Der Büdinger Wald war den Herren von Ysenburg zu Lehen gegeben. 1438 wurde das Dorf unter Diether I. von Isenburg wieder vereinigt. Als sich die Ysenburger Linien 1685 (Dritte Hauptteilung) trennten, gelangte Hitzkirchen unter die Herrschaft des Hauses Isenburg-Birstein.

(Kirchen)-geschichtliche Bedeutung hat Hitzkirchen dadurch, dass hier nur elf Jahre nach Beginn der Reformation eine Auseinandersetzung friedlich beigelegt wurde, die fast zu einem Krieg zwischen evangelischen und katholischen Kräften geführt hätte. Die Packschen Händel, angezettelt von Otto von Pack, führten zu einem Truppenaufmarsch evangelisch hessischer Truppen an der Grenze zu den katholischen Bistümern Bamberg und Würzburg. Durch Friedensgespräche im Feldlager in der Gemarkung Hitzkirchen am 11./12. Juni 1528 fand diese erste militärische konfessionelle Konfrontation ein unblutiges Ende. Der Vertrag von Hitzkirchen wurde abgeschlossen, in dem der Mainzer Erzbischof Albrecht von Brandenburg gegenüber dem Landgrafen Philipp von Hessen u. a. endgültig auf die geistliche Gerichtsbarkeit über Hessen verzichtete.
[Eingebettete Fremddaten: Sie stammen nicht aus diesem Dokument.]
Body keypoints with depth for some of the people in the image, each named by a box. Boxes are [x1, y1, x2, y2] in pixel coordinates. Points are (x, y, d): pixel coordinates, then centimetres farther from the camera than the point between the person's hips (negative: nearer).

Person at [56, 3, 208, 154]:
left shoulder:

Nach der Souveränität des Fürstentums Isenburg durch die Gründung des Rheinbundes 1806 kam es nach der Niederlage Napoleons 1814 und dem Wiener Kongress für ein Jahr an Österreich, dieses trat es 1816 an Hessen-Darmstadt ab. Danach gehörte die Gemeinde zum Landratsamtsbezirk Büdingen (ab 1852 Kreis Büdingen) in der hessen-darmstädtischen Provinz Oberhessen, 1945 an Groß-Hessen und 1946 an Hessen. Anlässlich der Gebietsreform in Hessen schloss sich die Gemeinde Hitzkirchen am 31. Dezember 1971 mit anderen Gemeinden der Gemeinde Kefenrod an. Da am 1. August 1972 der Landkreis Büdingen aufgelöst wurde, gehört der Ort seitdem zum Wetteraukreis.

Am 24. März 1965 wurde der Gemeinde Hitzkirchen im damaligen Landkreis Büdingen ein Wappen mit folgender Blasonierung verliehen: In Blau ein goldenes Hirschhorn und ein silbernes H.
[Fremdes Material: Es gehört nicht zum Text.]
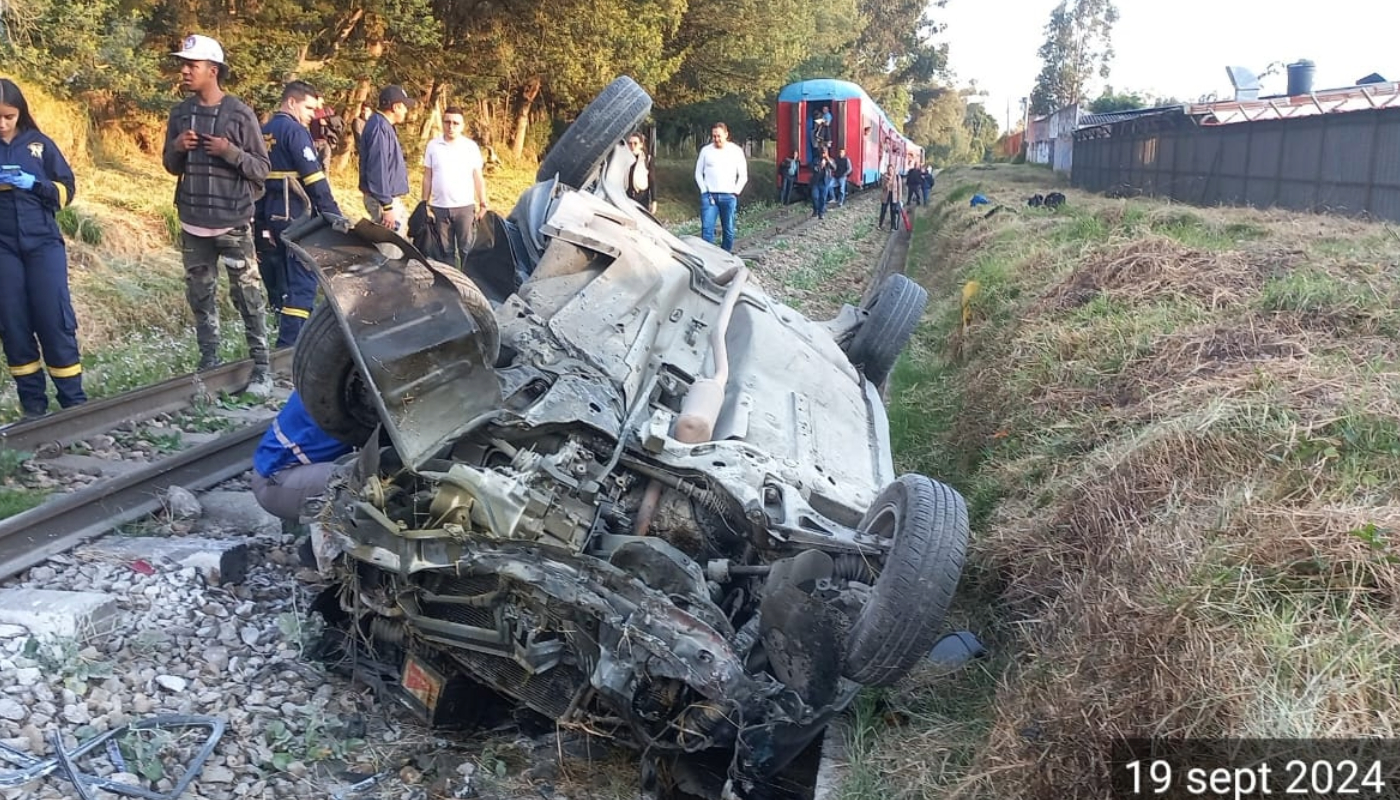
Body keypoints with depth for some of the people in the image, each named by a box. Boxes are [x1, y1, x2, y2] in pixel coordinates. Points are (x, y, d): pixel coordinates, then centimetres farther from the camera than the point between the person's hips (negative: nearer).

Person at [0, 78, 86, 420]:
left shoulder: (40, 144, 4)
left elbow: (66, 189, 5)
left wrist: (34, 184, -13)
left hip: (43, 244, -1)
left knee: (55, 320, -2)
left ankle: (74, 401, 4)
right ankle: (33, 405, 12)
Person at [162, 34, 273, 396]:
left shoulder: (239, 113, -6)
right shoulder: (179, 114, 7)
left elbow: (261, 168, -4)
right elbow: (171, 166, 16)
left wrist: (231, 152, -20)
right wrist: (177, 148, -5)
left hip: (233, 222, -5)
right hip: (193, 223, 5)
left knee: (248, 296, -3)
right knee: (200, 296, 9)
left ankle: (261, 366, 4)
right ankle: (209, 363, 18)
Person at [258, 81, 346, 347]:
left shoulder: (264, 132, 16)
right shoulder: (295, 130, -11)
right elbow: (314, 178, -17)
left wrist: (262, 218, 20)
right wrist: (333, 213, -14)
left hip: (270, 213, 9)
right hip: (294, 215, -9)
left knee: (286, 276, 17)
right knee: (304, 279, -8)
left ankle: (288, 335, 24)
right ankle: (290, 343, -11)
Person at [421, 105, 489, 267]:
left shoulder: (471, 147, 2)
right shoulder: (433, 146, 5)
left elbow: (478, 178, 5)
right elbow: (427, 177, 8)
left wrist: (483, 205, 0)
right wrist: (425, 205, 3)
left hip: (465, 207, -2)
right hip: (439, 208, 2)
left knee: (468, 250, -2)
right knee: (445, 251, 8)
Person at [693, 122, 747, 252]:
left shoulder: (736, 151, 3)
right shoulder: (706, 150, 4)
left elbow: (743, 175, 7)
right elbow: (698, 173, 10)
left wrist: (736, 191, -1)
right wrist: (704, 190, 1)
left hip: (728, 197, 0)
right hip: (709, 196, 0)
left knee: (729, 230, 5)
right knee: (707, 229, -9)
Hitzkirchen verfügt über ein ausgeprägtes Vereinsleben. Neben dem Gesangsverein Hitzkirchen/Helfersdorf gibt es die Freiwillige Feuerwehr, den Skatverein Skatfreunde Hitzkirchen, die Faschingsfreunde mit jährlicher Fremdensitzung, den Jugendclub Helfersdorf/ Hitzkirchen, die KSG Hettersroth/ Hitzkirchen, einen Landfrauenverein sowie die Männertanzgruppe.

Im Jahre 2000 wurde das Dorfgemeinschaftshaus Holzwichzentrum fertiggestellt. Dort finden etliche öffentliche Veranstaltungen der Vereine statt wie zum Beispiel die jährliche Fremdensitzung der Faschingsfreunde. Außerdem bietet das Holzwichzentrum für die Vereine Probeplätze. Der Kindergarten Zwergenland grenzt unmittelbar an das Dorfgemeinschaftshaus.